Superbement animé (Rudy Larriva, lui même réalisateur de cartoons WB dans un futur très lointain), ce court métrage n'est sans doute pas très connu du fait de sa situation dans l'Afrique ancestrale, celle des Tarzan, celle dans laquelle les porteurs indigènes ont un os dans les cheveux. Un gag qui pourrait passer plus inaperçu, mais ce serait difficile, tant l'intrigue lui donne de l'importance: Porky fait un safari en Afrique, donc accompagné d'un porteur laconique, à la recherche de bestioles rares, et en particulier, la fourmi Pygmée. celle-ci les repère la première et va s'amuser avec eux, avec l'aide involontaire d'un lion endormi...
D'une part la beauté des formes (Chuck Jones était déjà en pleine possession de ses moyens), l'animation déjà citée, sont des atouts majeurs du film. On peut ajouter à ça le timing impeccable, pour les quatre personnages... Du moins les trois plus le lion, tant ce dernier fait largement plus tapisserie qu'autre chose! D'autre part, non seulement Jones a trouvé comment utiliser Porky en lui donnant un adversaire peu banal, mais surtout il a trouvé une personnalité fantastique pour sa fourmi pygmée. Le film vaudrait la peine d'être vu rien que pour elle, et elle n'est pas le seul intérêt; bref, un excellent film...
Et donc, un jour, Avery tourna son dernier Porky, et son dernier Looney Tune en noir et blanc par la même occasion... Ce qui me donne une chance de rappeler un fait oublié: de dire ou d'écrire "Looney tune en noir et blanc" à propos de cette époque bénie est un pléonasme. Car les deux séries produites par Schlesinger était distinctes: les Merrie Melodies en couleur, et les Looney Tunes en noir et blanc.
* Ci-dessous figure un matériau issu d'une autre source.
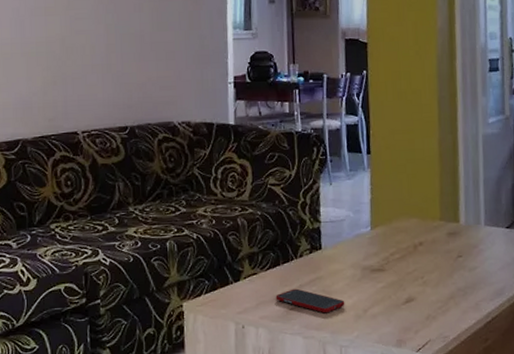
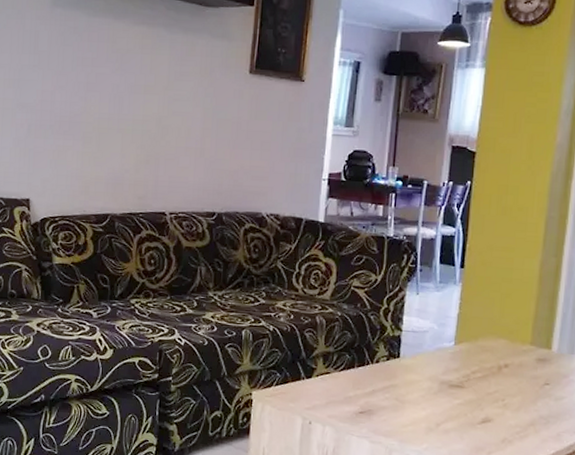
cell phone: present [275,288,345,313] -> none [346,393,418,422]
Pourquoi tous ces dessins animés sont-ils réunis dans l'inconscient et le conscient collectifs, aujourd'hui, par le même emblème générique? Sans doute parce qu'aux tous débuts, les Looney Tunes étaient plus rigolos (quoique une fois qu'Avery s'est occupé des Merrie Melodies, il faut bien reconnaître que ça se discute: The isle of Pingo Pongo, Dangerous Dan McFoo... hein?), ou peut-être que pour la Warner, le terme Merrie Melodies renvoie un peu trop aux Silly Symphonies, de Disney.
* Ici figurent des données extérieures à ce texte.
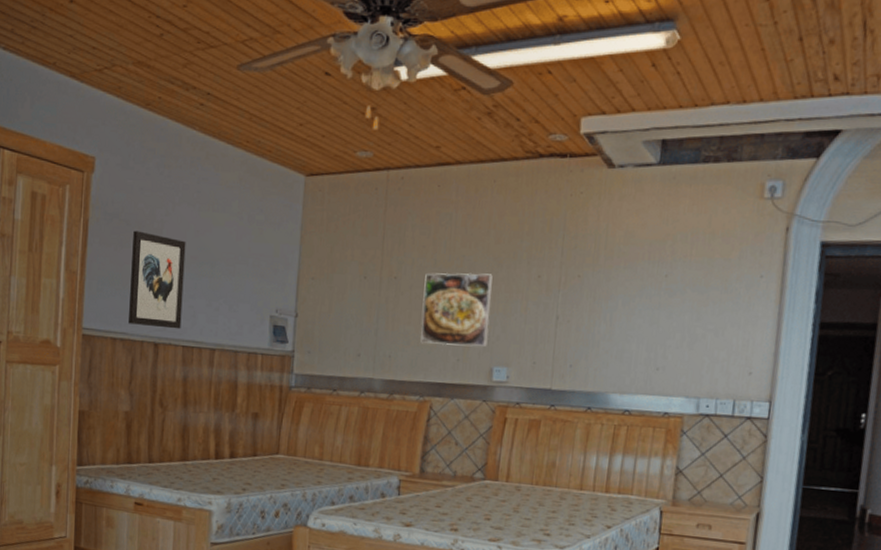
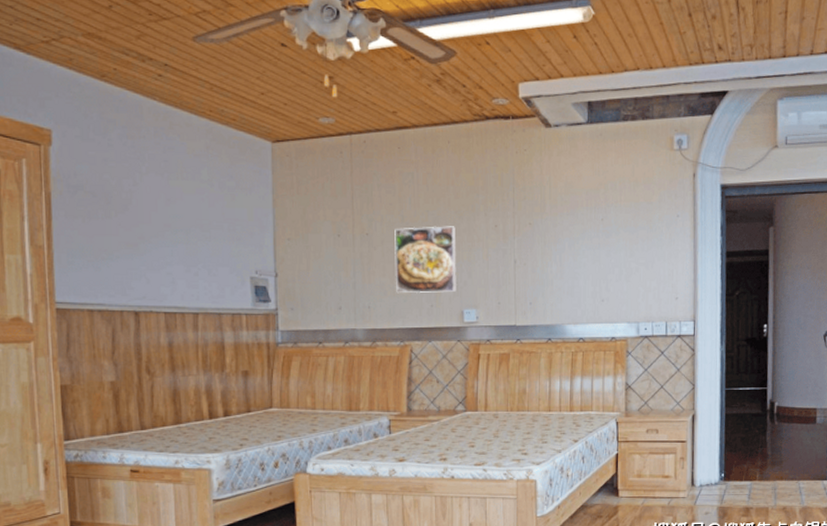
wall art: present [129,230,186,330] -> none [101,202,161,297]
Revenons à ce petit film, qui nous montre Porky Pig dans un prologue, présentant à un public choisi (Avec des gags de putois) un dessin animé de son invention: il est splendide, et représente sans doute la quintessence de ce qu'est l'art d'Avery. A bien des égards, de par sa nature même ce petit film est plus proche de l'image du metteur en scène telle qu'elle évoluera dans l'esprit du spectateur une fois qu'il sera passé à la MGM, que celle du raconteur d'histoires idiotes de la Warner. Mais surtout il démontre qu'à la WB on pouvait faire un film avec rien ou presque.
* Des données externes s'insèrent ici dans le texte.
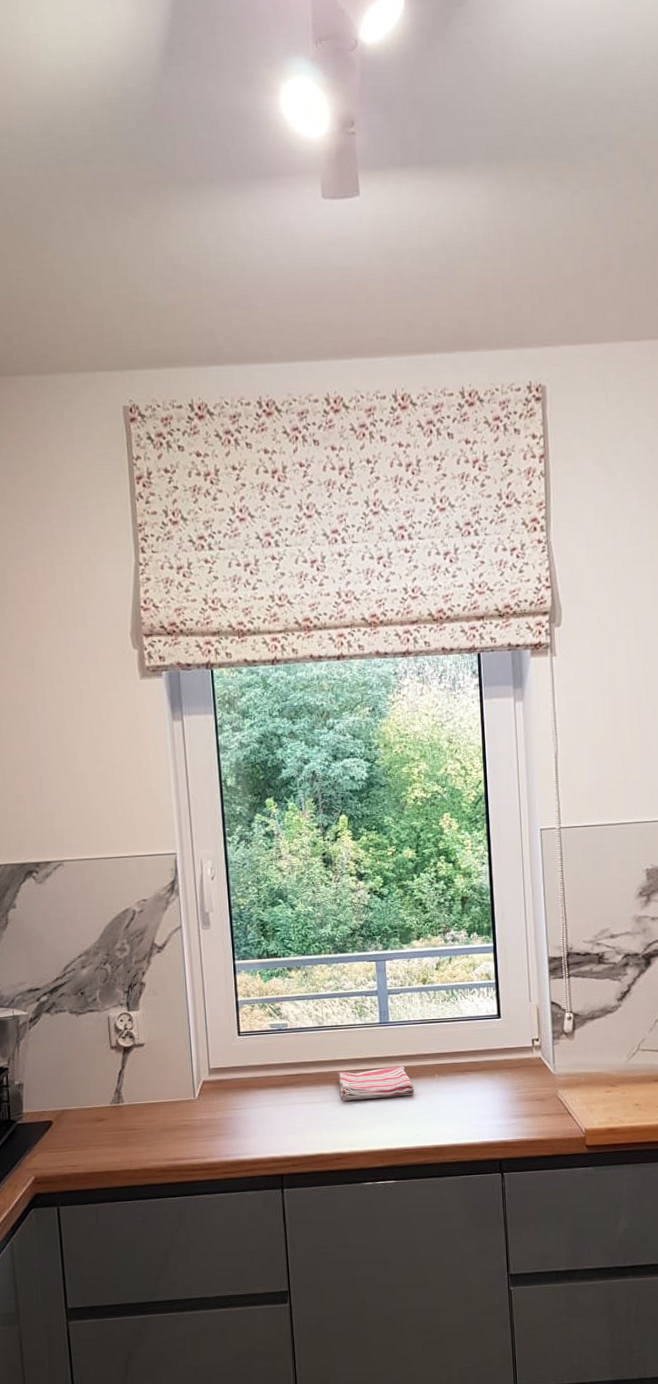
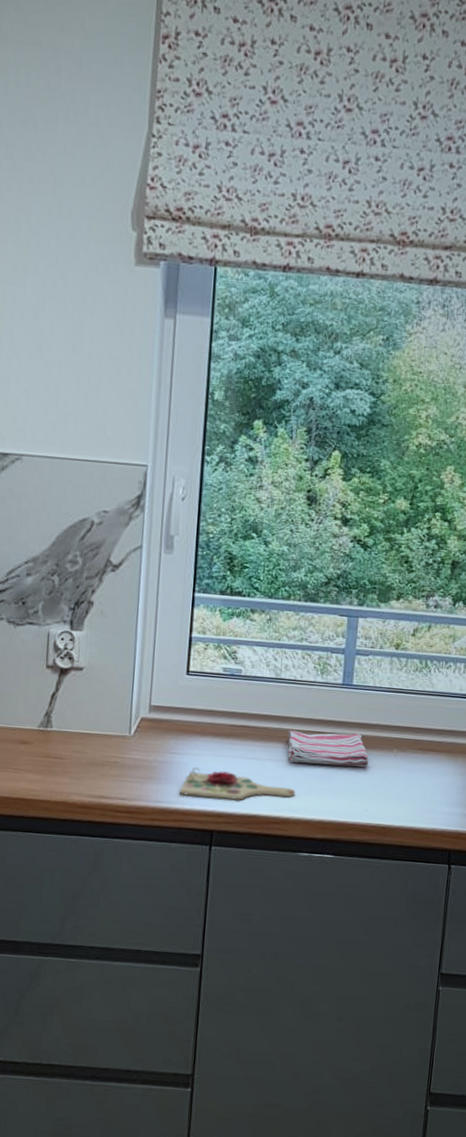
cutting board: none [247,1118,353,1146] -> present [180,768,296,800]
Les Porky se raréfient à cette époque. Avery, qui ne tournait plus que des Merrie Melodies, a même tourné un ou deux Looney Tunes en noir et blanc, sans le personnage, durant cette période. On le sait,le studio ne va pas tarder à passer à 100% à la couleur... Mais de temps à autre, un film sort, comme cette nouvelle preuve de l'excellente santé de Friz Freleng. Une fois de plus, le cadre est agricole...
Porky tient très bien sa ferme, mais ce n'est pas du tout le cas de celle de ses voisins: une famille d'ours totalement feignants, qui ne font rien, mais alors rien... On retrouve ici un peu de La cigale et la fourmi, et un soupçon de cannibalisme à la mode Ozark mâtinée de Dust Bowl... C'est carré, pas révolutionnaire, mais plaisant, et il y a un je-ne-sais-quoi de sentencieux, jusqu'à une pirouette finale.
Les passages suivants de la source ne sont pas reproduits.